Apatite geochemistry as a proxy for porphyry-skarn Cu genesis: a case study from the Sanjiang region of SW China

Abstract

In view of the importance of the magmatic oxidation state and volatile composition (H2O-S-Cl) in porphyry Cu mineralization, identification of magmatic information has become the basis for the evaluation of the Cu-mineralization potential of porphyries.

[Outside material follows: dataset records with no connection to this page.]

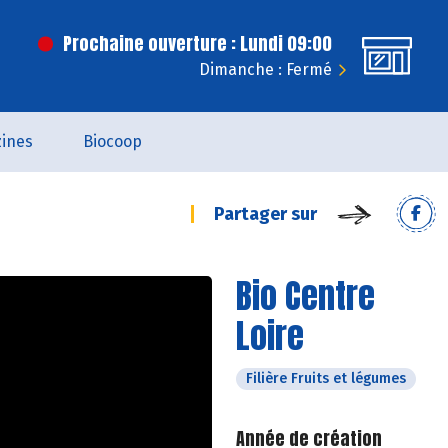
Prochaine ouverture : Lundi 09:00
Dimanche : Fermé
ines
Biocoop
Partager sur
Bio Centre
Loire
Filière Fruits et légumes
Année de création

Apatite, as a common accessory mineral in porphyry, is recognized as an effective petrogenetic and metallogenic indicator. In this study, we analyze the in situ major and trace elements and Nd isotope content of apatite from four granitic plutons in the Yidun Terrane, SW China, in order to provide new insights into the identification of the magmatic features of Cu-mineralized plutons. The plutons investigated in this study are a Cu-mineralized pluton (Hongshan) and three non-mineralized plutons (Cilincuo, Rongyicuo, and Hagela). Chemical composition and textural analysis indicate that the apatites are all of magmatic origin and have not been altered. Our results show that apatite δCe values rather than δEu and Ga values are more valid indicators of the magma oxidation state of the four plutons. Based on apatite δCe values and zircon compositions, the parental magma of the Hongshan pluton is identified as having been more oxidized than those of the other three plutons. Moreover, the higher Cl content (0.06–0.23 wt%) in the Hongshan apatite compared to that in apatite from the other three plutons (0.01–0.09 wt%), indicates that the parental magma of the former pluton was more enriched in Cl. Apatite from the Hongshan pluton contains more SO3 (average 0.05 wt%) than that from the other three plutons (SO3 content mostly lower than the detection limit of electron probe micro-analysis), which may be related to higher magmatic oxygen fugacity of the Hongshan pluton. In addition, the Nd isotopic composition of apatite [εNd(t): −13.6−5.9] demonstrates that the Cu-mineralized and non-mineralized plutons were derived from the melting of ancient lower crust. Furthermore, based on the geochemical signature of adakite revealed by apatite Sr/Y and δEu values, the Hongshan pluton can be considered to have been produced as the result of partial melting of the thickened lower crust. Finally, an index system consisting of apatite δCe, Sr/Y, and F/Cl values is established to distinguish between the Cu-mineralized and non-mineralized plutons.